Perhaps it’s because we love the music so much we play the meaning out of it, then back into it, like a word you repeat over and over until you’re briefly uncertain of its sense. “Many people fall out of love, because you hear it all the time,” says Richter. “It’s a paradoxical situation: It is a beautiful piece of music, but you end up sort of hating it.”

Richter says “Recomposed by Max Richter: Vivaldi — The Four Seasons” (released on CD in October) is the result of “a voyage of discovery — I reclaimed it by thinking my way through it.”
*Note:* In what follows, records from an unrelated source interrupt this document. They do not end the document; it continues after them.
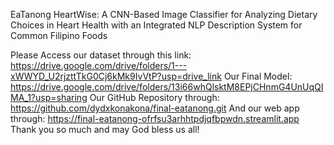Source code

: EaTanong HeartWise: A CNN-Based Image Classifier for Analyzing Dietary Choices in Heart Health with an Integrated NLP Description System for Common Filipino Foods

Please Access our dataset through this link:
https://drive.google.com/drive/folders/1---xWWYD_U2rjzttTkG0Cj6kMk9IvVtP?usp=drive_link
Our Final Model:
https://drive.google.com/drive/folders/13i66whQlsktM8EPjCHnmG4UnUqQIMA_1?usp=sharing
Our GitHub Repository through:
https://github.com/dydxkonakona/final-eatanong.git
And our web app through:
https://final-eatanong-ofrfsu3arhhtpdjqfbpwdn.streamlit.app
Thank you so much and may God bless us all!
Richter’s piece sticks closest to its model of any of the recent Vivaldi responses. It follows Vi­valdi’s outlines while diverging from the specifics. At some points, you can hear the original music clearly through a windowpane of slightly different sound — a veneer of electronics, a slight reshaping of the line. At other points, the whole piece takes off in such a different direction that Vivaldi is no more than a distant inspiration, while the music shimmers in splinters of Baroque-like ostinato.

“The thing about Vivaldi,” Richter says, “is that it’s constructed in a way that really lets you in. The movements are quite concise, but on a micro level it is modular music, made of these little atoms. You can pull them apart easily, sort of like a Lego kit.” It would be more challenging to re-imagine, say, a Romantic piece with long expressive lines, like the Mahler 10th.